We do currently have a bottle of this open on our tasting bar if you’d like to come in and give it a try. So until next week everyone just remember, if it looks good… drink it! Again I apologize, I love that show but it’s a lot easier for me to get people to try things then Andrew Zimmern.
~Matt
KBS…Keeping Bill Stressed
Last week, the 2012 Founders KBS was released in Minnesota. KBS is Founders Kentucky Breakfast Stout. It’s the mack daddy of Bourbon Barrel Stouts. It’s simply an awesome bottle of beer. It also creates a shopping frenzy much like Beanie Babies did or any new Apple product now does. People go crazy. They camp out at stores. They follow around delivery trucks. And it’s not just us. Every beer store around experienced the same thing. 1000 people stood hours in line at the brewery 2 weeks ago and only 650 got to buy some. I’ve been in the liquor business for 14 years now, I have never seen the public go crazy for any other product like they do now for rare, craft beers.
We received 1 case, 24 measly bottles of the 2012 KBS. I love KBS, but it kills me also. Here’s why; we get 100’s of phone calls from beer lovers looking for a beer we get 24 bottles of. No kidding, 100’s of phone calls. That’s not even counting the number of emails we get. What are we supposed to do with this beer? How do we even sell it? Who gets it and who doesn’t? I wake up in the middle of night thinking about this stuff. I know..I get it…It’s beer…in the big picture, it’s not a big deal. But it is a big deal to a lot of people. I truly wish I could get enough for everyone to buy some. I wish everyone could try this beer. But that’s just not going to happen anymore. It wasn’t always like this. Just two years ago, it took us a few weeks to sell out (we got a lot more of it back then). Now it takes about a minute. A few bottles go into our cellar. A few go to the lucky ones who happened to be in the right place at the right time. And like that…poof..it’s gone like Keyser Söze.

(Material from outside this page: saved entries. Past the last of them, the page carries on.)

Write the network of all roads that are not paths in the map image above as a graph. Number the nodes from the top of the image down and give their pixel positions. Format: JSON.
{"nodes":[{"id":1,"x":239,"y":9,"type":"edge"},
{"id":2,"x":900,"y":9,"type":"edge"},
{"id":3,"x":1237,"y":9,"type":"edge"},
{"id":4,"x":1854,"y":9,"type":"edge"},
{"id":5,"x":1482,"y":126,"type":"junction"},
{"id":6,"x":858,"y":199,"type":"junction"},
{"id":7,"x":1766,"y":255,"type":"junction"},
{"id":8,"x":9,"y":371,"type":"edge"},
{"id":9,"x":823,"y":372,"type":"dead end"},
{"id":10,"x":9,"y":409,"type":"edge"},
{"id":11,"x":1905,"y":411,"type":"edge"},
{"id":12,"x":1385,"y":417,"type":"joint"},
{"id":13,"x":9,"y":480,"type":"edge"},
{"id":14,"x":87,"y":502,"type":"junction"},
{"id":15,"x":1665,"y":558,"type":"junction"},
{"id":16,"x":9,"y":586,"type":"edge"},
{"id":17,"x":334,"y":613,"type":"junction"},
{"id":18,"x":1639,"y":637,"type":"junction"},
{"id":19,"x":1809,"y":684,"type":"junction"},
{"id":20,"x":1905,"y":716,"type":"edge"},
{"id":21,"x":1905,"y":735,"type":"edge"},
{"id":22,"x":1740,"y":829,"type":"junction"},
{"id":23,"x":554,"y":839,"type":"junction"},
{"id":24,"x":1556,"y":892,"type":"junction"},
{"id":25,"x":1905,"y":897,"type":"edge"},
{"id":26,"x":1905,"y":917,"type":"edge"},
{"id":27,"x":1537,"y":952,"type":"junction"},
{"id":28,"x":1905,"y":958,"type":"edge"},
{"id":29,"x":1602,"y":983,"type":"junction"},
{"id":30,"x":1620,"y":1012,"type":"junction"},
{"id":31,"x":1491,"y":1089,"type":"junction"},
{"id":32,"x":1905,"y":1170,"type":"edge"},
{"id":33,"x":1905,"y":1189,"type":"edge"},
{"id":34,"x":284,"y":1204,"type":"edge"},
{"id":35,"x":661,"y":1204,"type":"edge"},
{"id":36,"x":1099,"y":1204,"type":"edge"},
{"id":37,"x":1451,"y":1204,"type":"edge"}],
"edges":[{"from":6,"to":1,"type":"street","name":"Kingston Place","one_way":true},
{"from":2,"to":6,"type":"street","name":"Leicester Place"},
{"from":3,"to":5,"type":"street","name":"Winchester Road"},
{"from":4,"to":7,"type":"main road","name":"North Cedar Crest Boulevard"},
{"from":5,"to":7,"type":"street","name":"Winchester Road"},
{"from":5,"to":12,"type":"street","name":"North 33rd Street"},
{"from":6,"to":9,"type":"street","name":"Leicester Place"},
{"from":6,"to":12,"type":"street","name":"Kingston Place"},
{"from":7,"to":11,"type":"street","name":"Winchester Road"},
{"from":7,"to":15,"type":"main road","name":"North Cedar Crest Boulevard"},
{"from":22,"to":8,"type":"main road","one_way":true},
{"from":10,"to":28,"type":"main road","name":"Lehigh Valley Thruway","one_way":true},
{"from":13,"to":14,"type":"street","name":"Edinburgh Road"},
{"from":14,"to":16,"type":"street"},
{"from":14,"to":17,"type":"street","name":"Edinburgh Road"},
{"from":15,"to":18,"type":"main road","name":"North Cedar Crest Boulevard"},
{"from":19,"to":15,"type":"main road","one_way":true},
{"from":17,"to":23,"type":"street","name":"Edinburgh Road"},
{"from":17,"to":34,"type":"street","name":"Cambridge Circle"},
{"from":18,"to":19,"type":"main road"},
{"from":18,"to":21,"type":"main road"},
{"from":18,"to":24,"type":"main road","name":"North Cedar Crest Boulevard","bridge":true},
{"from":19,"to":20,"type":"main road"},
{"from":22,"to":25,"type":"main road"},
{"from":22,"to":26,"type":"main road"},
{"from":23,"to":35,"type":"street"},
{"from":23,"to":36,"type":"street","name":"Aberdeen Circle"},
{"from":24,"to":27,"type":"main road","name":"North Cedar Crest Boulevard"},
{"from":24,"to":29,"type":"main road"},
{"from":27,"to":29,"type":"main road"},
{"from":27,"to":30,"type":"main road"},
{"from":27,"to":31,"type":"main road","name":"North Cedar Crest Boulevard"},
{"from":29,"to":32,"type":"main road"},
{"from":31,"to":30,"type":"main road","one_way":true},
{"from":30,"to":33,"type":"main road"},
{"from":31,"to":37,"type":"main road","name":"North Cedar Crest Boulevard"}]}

I love Founders. I love KBS. But KBS now stands for Killed Blocked and Shutdown.
~Bill
A Strappin’ Good Wine
Every so often, a wine comes along that so captivates us that we just can help ourselves… we buy everything we can get our hands on. Well, here is one of those examples. The Yalumba GSM called “The Strapper” is one of the finest examples of the genre
I’ve had in a long, long time. The GSM is a great Aussie tradition of copying the classic Southern Rhone blend. Often times, it comes out a bit too brash. Either the Shiraz is an over-done chocolaty mess or the Grenache is akin to raspberry motor oil. Perhaps that is the real purpose of the GSM… to cover over a wine-making error? Or, I suppose it could be a shameless cash grab where a winery takes sub-standard grapes and tarts them up with a lot of over-ripe, high-sugar juice (just look at the current red blend craze coming out of California if you need some good examples).
Thankfully, the folks at Yalumba steered clear of this path. Instead, they crafted a wine of surprising gravitas, represented by the Mataro (another word for Mourvedre), softened by a most supple and elegant ribbon of Grenache. Holding it all together are the solid shoulders of the Shiraz, which make their notable appearance during the mid-palate. If I remember the story correctly, they named the wine “The Strapper” in homage to the Jockey’s assistant who does all the real work in preparing the horse but earns none of the glory. Apparently, it is the Mataro that plays the role of “Strapper” in this wine. It’s a fair comparison, though I would observe that without the jockey and the horse, the strapper would have precious little to do in the first place.
As I said, we bought up every case of this wine that was available in the Upper Midwest, so I encourage you to give it a try. If you like it, buy up! Who knows when we’ll see its kind again?